Over 30 species of North American mammals – including the mastodon, giant beaver and saber-toothed tiger – became extinct within a few thousand years. Why?

“The most widely held hypotheses offered for the Ice Age extinction fall into two general categories, one of which has to do with environmental change, and the other of which has to do with the appearance of a new predator—i.e., humans,” says Dr. Richard Tedford, curator of Vertebrate Paleontology at the American Museum of Natural History.

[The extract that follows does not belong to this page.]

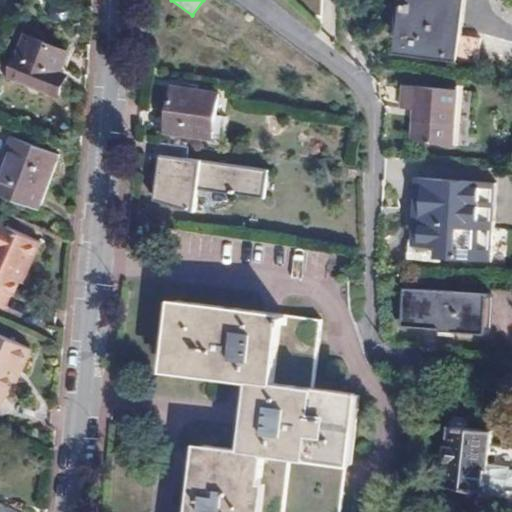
[(410,0),(410,8),(432,11),(466,15),(467,0),(477,0),(503,4),(504,0),(410,0)]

Dramatic changes in climate and vegetation following the retreat of the continental glaciers 10,000 to 12,000 years ago are the primary components of the environmental change argument. “Over a period of just a few thousand years, there was very rapid warming, rising sea levels, and retreat of the glacial front,” points out Dr. Tedford. Many habitats changed, and some simply disappeared. “For animals that were large-bodied and slow-reproducing, this was quite something to contend with.”

Meanwhile, archaeological evidence shows that humans were spreading throughout North America at about this same time. “Thus you have superimposed on the climatic changes the arrival of a new predator—a very adaptable predator that lived through all these changes and could shift from prey to prey when conditions were bad,” Dr. Tedford continues. Proponents of the so-called overkill hypothesis feel people were the determining factor. They use statistical models to show that human populations could indeed have grown swiftly enough to decimate the animals and doom the megafauna to extinction.

What is Dr. Tedford’s position on the extinction debate? “Because there is such a coincidence between the extinctions and the appearance of human hunters, I think humans were an element—but not the element.  The other element was climatic change.”  He advocates a more balanced view that incorporates changes in vegetation, rearrangement of habitats, low reproductive rates, the spread of humans, and even factors that have yet to be studied more fully, such as the effects of disease. “All of these things were part of the dynamic of extinction.”